Turkey Enforces Stricter Know Your Customer Regulations
Strengthening Anti-Money Laundering Framework
Turkey has taken a significant step in its efforts to combat money laundering and terrorist financing by strengthening its regulatory framework for financial institutions. The country’s anti-money laundering (AML) regulations have been revised to require financial institutions to implement robust customer due diligence measures, including know your customer (KYC) procedures.
AML Compliance Program Requirements
According to the Financial Crimes Investigation Board (MASAK), all financial institutions, including banks, fintech companies, and insurance providers, are required to establish a risk-based AML compliance program. This includes:
- Developing corporate policies and procedures
- Performing risk management
- Monitoring and controlling transactions
- Designating a compliance officer
- Providing training to employees
Scope of AML Compliance Program
The scope of the AML compliance program covers all activities related to customer onboarding, transaction monitoring, and reporting suspicious activity. Financial institutions must also establish internal control mechanisms to ensure that their AML programs are effective in preventing money laundering and terrorist financing.
Customer Due Diligence Requirements
Under the new regulations, financial institutions are required to identify and verify the identity of customers, including individuals and businesses, before opening an account or providing services. This includes:
- Obtaining information on the customer’s source of wealth
- Purpose of the transaction
- Beneficial ownership
Reporting Suspicious Transactions
Financial institutions must also report suspicious transactions to MASAK, which is responsible for monitoring and investigating AML violations.
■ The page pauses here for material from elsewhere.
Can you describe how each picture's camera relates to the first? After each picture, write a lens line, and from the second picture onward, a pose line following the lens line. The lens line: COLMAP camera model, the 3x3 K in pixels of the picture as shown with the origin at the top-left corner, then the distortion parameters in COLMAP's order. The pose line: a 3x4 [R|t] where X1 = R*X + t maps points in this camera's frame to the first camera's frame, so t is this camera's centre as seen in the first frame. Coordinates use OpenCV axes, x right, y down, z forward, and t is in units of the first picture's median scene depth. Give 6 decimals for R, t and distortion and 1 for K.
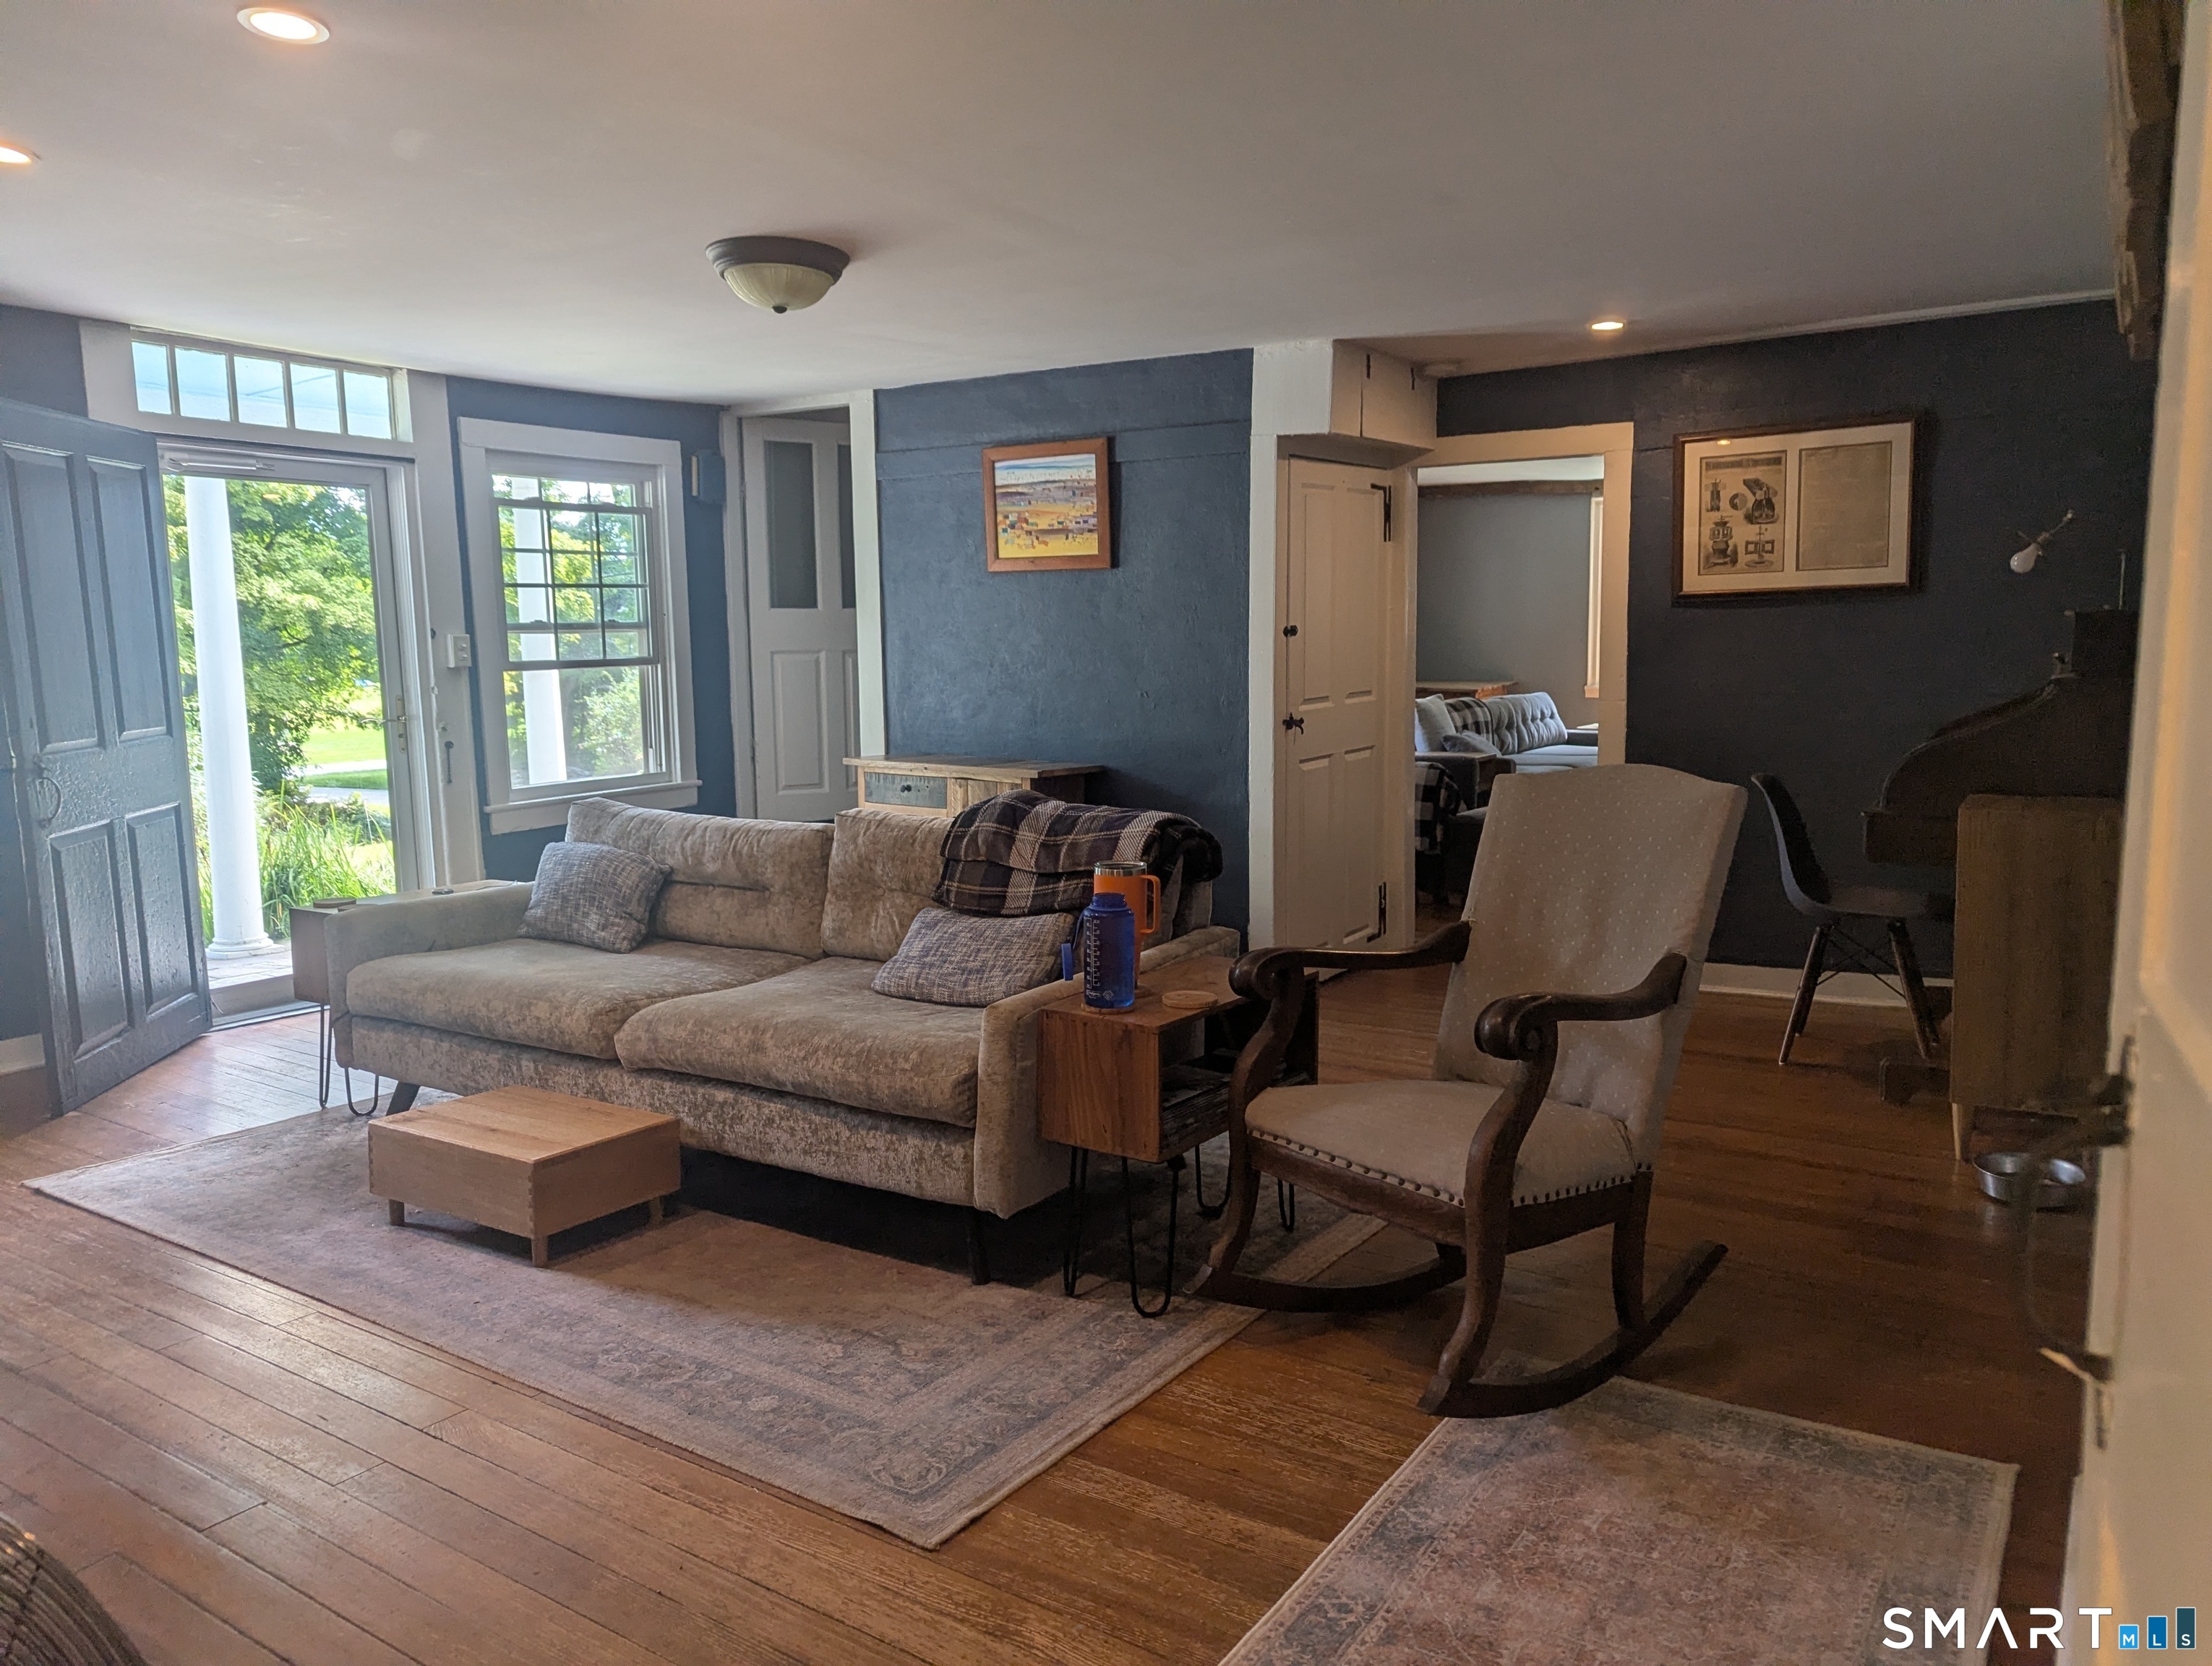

Failure to comply with the regulations can result in administrative sanctions, including fines and penalties.
Turkey’s Commitment to Combating Money Laundering and Terrorist Financing
The new regulations are part of Turkey’s efforts to improve its compliance with international standards on AML and combat money laundering and terrorist financing. The country has also implemented stricter requirements for customer due diligence, including the requirement for financial institutions to obtain information on the beneficial ownership of customers.
Conclusion
Turkey’s new AML regulations demonstrate the country’s commitment to combating money laundering and terrorist financing. Financial institutions must ensure that they comply with these regulations to avoid fines and reputational damage. By implementing robust KYC procedures and AML compliance programs, financial institutions can play a crucial role in preventing these illegal activities and maintaining the integrity of the global financial system.